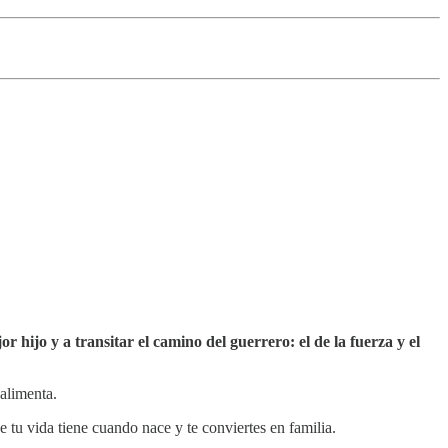
 hijo y a transitar el camino del guerrero: el de la fuerza y el
 alimenta.
 tu vida tiene cuando nace y te conviertes en familia.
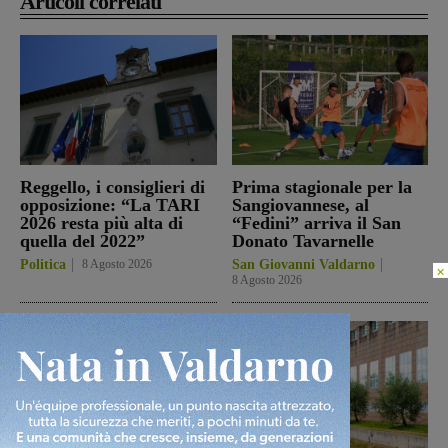
Articoli correlati
Reggello, i consiglieri di
Prima stagionale per la
opposizione: “La TARI
Sangiovannese, al
2026 resta più alta di
“Fedini” arriva il San
quella del 2022”
Donato Tavarnelle
Politica
8 Agosto 2026
San Giovanni Valdarno
×
8 Agosto 2026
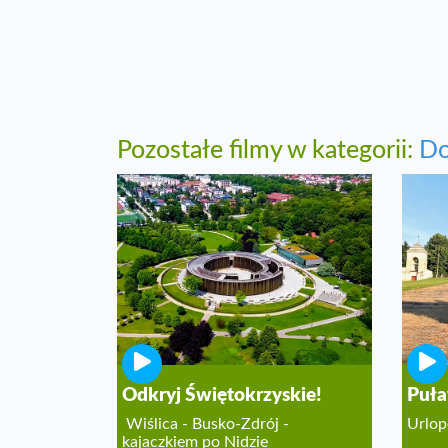
Pozostałe filmy w kategorii:
Do
Odkryj Świętokrzyskie!
Puł
Wiślica - Busko-Zdrój -
Urlop
kajaczkiem po Nidzie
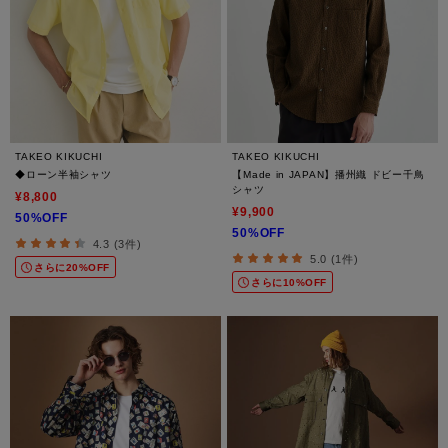
TAKEO KIKUCHI
TAKEO KIKUCHI
◆ローン半袖シャツ
【Made in JAPAN】播州織 ドビー千鳥
シャツ
¥8,800
¥9,900
50%OFF
50%OFF
4.3 (3件)
5.0 (1件)
さらに20%OFF
さらに10%OFF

**WORK INSTRUCTIONS:**
Apart from its pictures, the material above should be repeated exactly.

**SOLVED EXERCISE:**
 hijo y a transitar el camino del guerrero: el de la fuerza y el
 alimenta.
 tu vida tiene cuando nace y te conviertes en familia.
Articoli correlati
Reggello, i consiglieri di
Prima stagionale per la
opposizione: “La TARI
Sangiovannese, al
2026 resta più alta di
“Fedini” arriva il San
quella del 2022”
Donato Tavarnelle
Politica
8 Agosto 2026
San Giovanni Valdarno
×
8 Agosto 2026
Pozostałe filmy w kategorii:
Do
Odkryj Świętokrzyskie!
Puł
Wiślica - Busko-Zdrój -
Urlop
kajaczkiem po Nidzie
TAKEO KIKUCHI
TAKEO KIKUCHI
◆ローン半袖シャツ
【Made in JAPAN】播州織 ドビー千鳥
シャツ
¥8,800
¥9,900
50%OFF
50%OFF
4.3 (3件)
5.0 (1件)
さらに20%OFF
さらに10%OFF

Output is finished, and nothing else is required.